What you need to do:
Check every line of the material below for the string "solid", and return the ones that have it.

Task data:
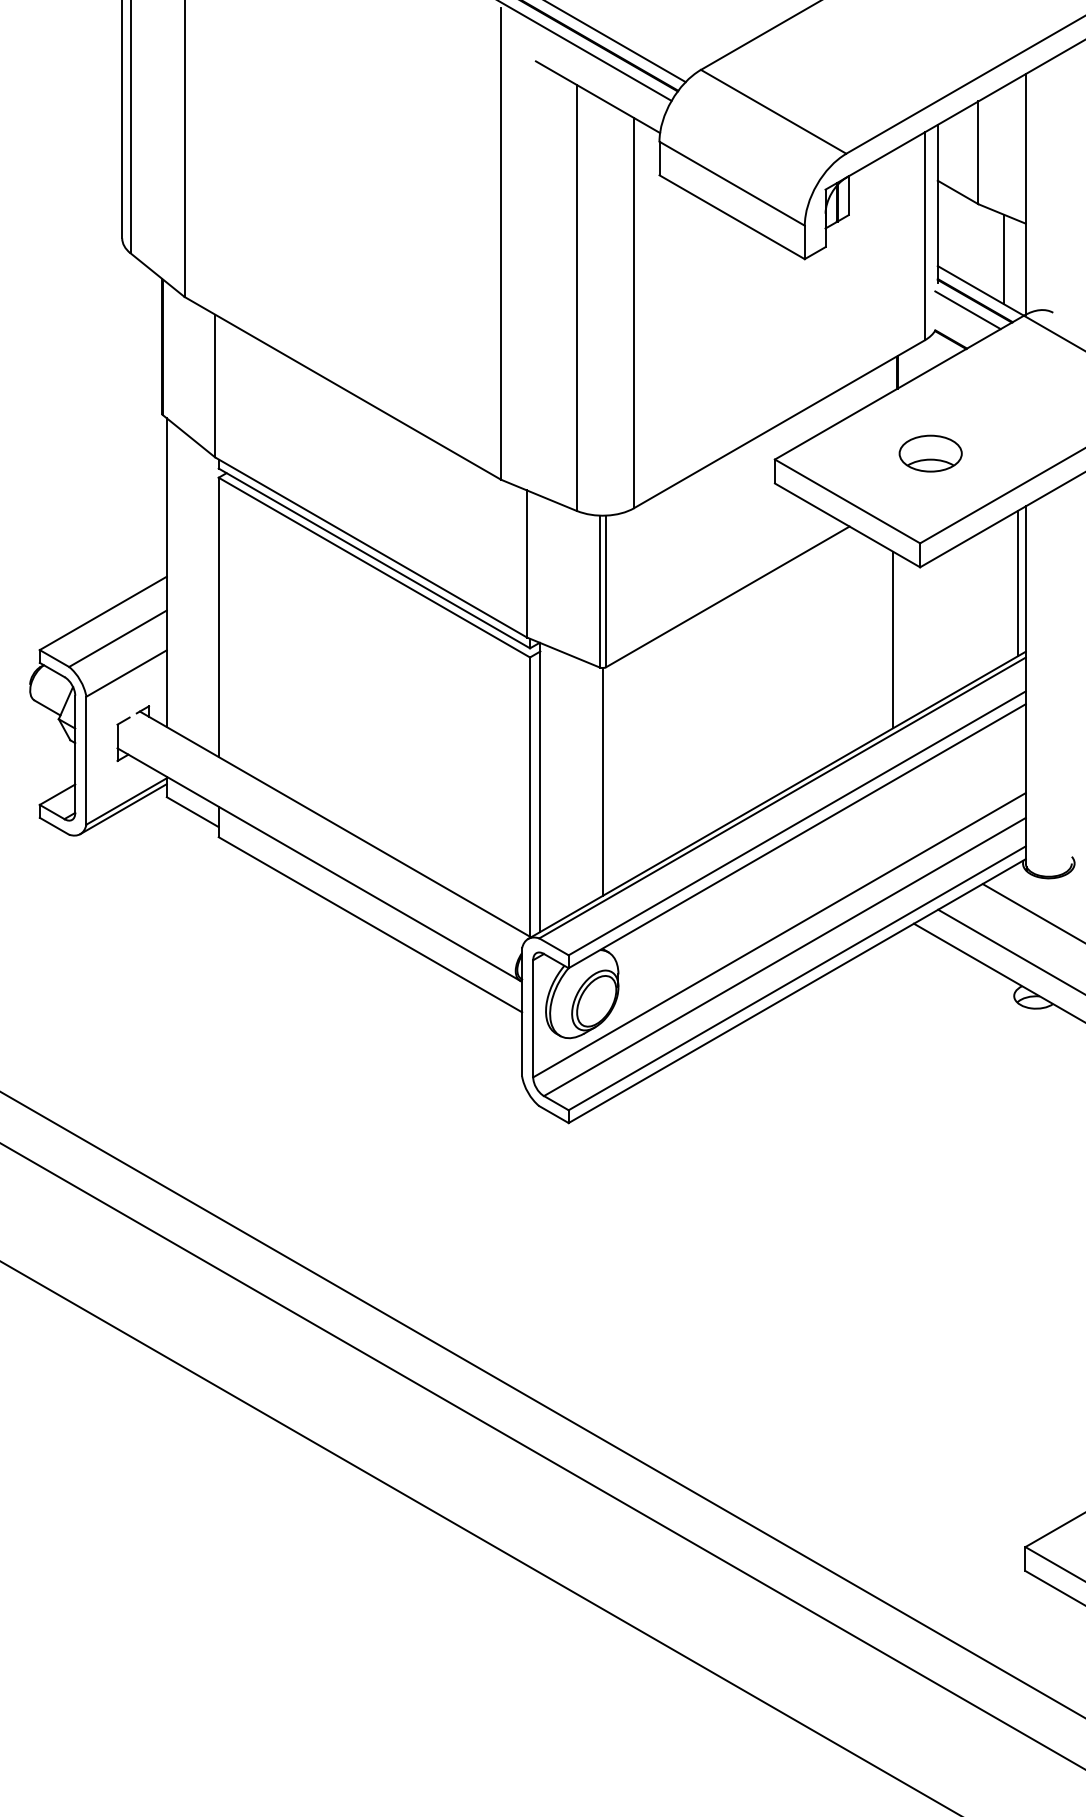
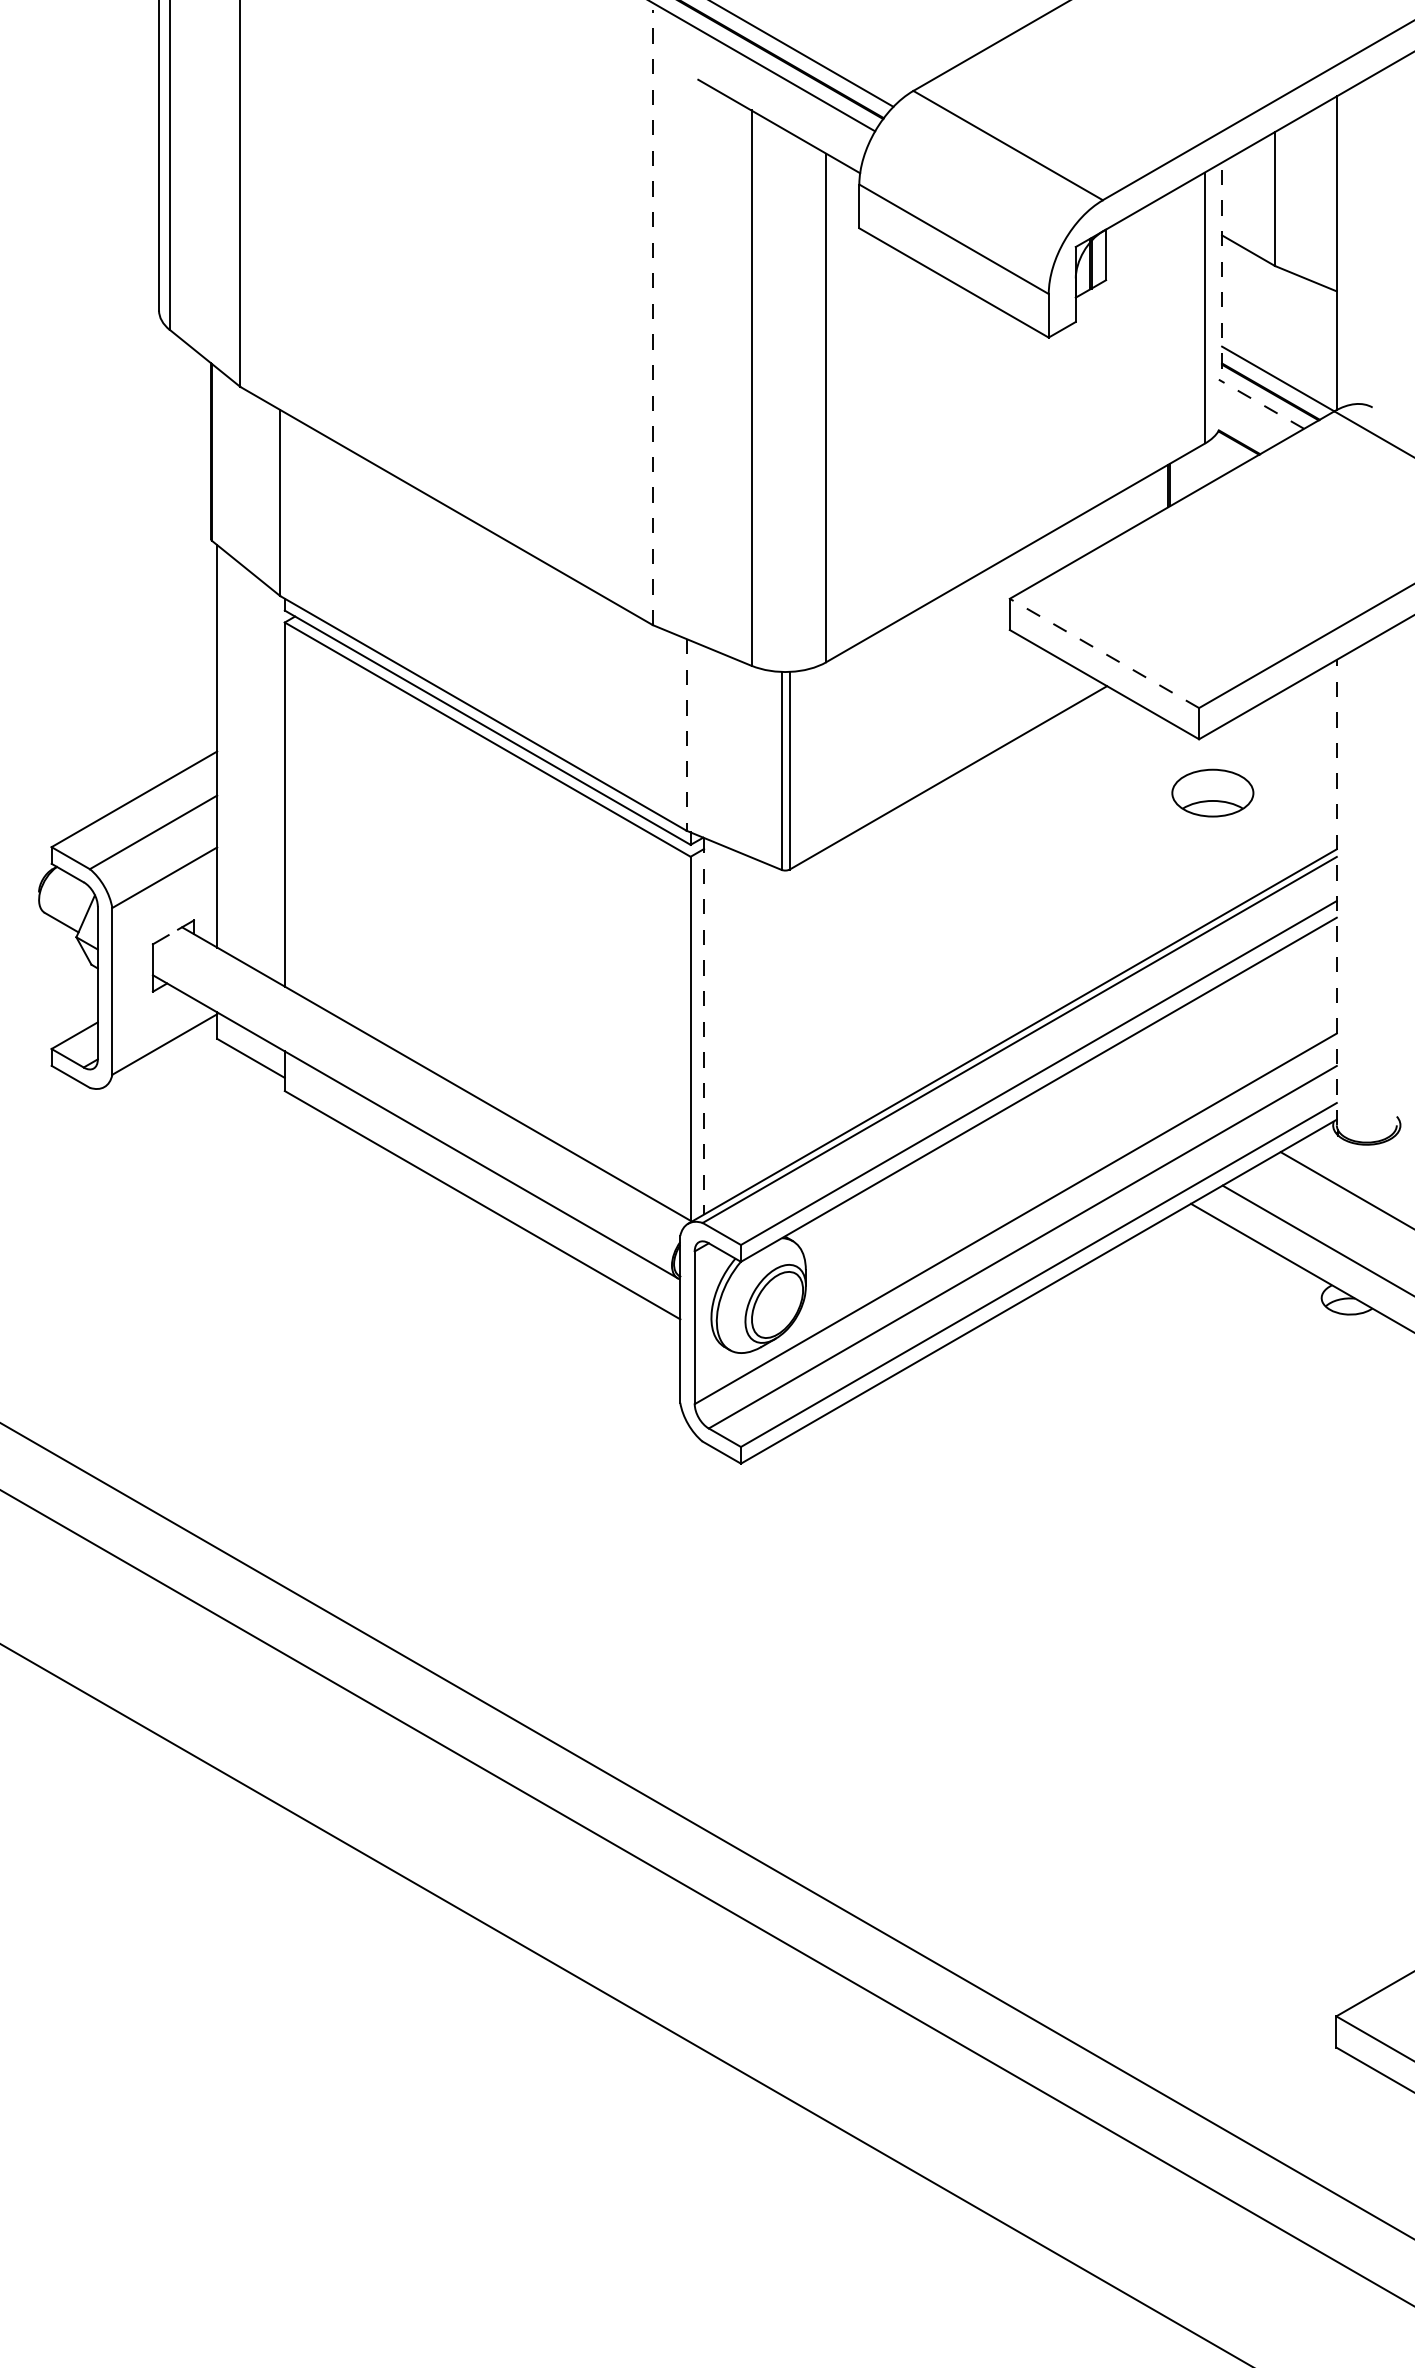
line: (938, 203) -> (1222, 265), solid -> dashed
line: (500, 243) -> (652, 317), solid -> dashed
line: (1004, 259) -> (1308, 337), removed
line: (968, 310) -> (1261, 404), solid -> dashed
part: (930, 453) -> (1212, 792), moved
line: (847, 501) -> (1104, 653), solid -> dashed
line: (526, 563) -> (686, 734), solid -> dashed
line: (1017, 583) -> (1326, 760), removed
line: (892, 640) -> (1163, 834), removed
line: (1025, 684) -> (1336, 892), solid -> dashed
line: (602, 781) -> (785, 1018), removed
line: (540, 787) -> (704, 1026), solid -> dashed
line: (123, 809) -> (160, 1054), removed

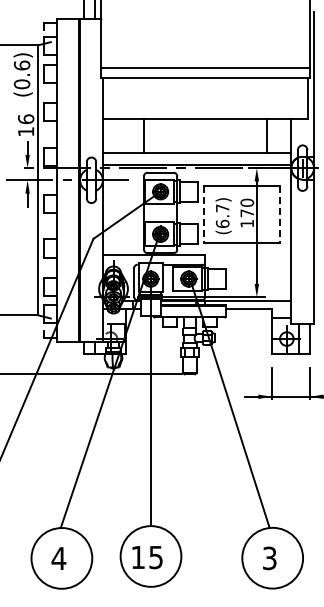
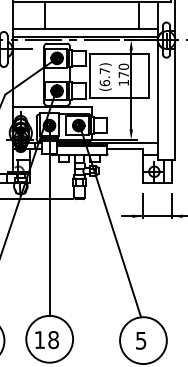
line: (203, 215) -> (90, 76), dashed -> solid
line: (279, 215) -> (148, 76), dashed -> solid
text: (156, 557) -> (53, 340), 15 -> 18
text: (269, 557) -> (140, 340), 3 -> 5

Answer space:
line: (938, 203) -> (1222, 265), solid -> dashed
line: (500, 243) -> (652, 317), solid -> dashed
line: (968, 310) -> (1261, 404), solid -> dashed
line: (847, 501) -> (1104, 653), solid -> dashed
line: (526, 563) -> (686, 734), solid -> dashed
line: (1025, 684) -> (1336, 892), solid -> dashed
line: (540, 787) -> (704, 1026), solid -> dashed
line: (203, 215) -> (90, 76), dashed -> solid
line: (279, 215) -> (148, 76), dashed -> solid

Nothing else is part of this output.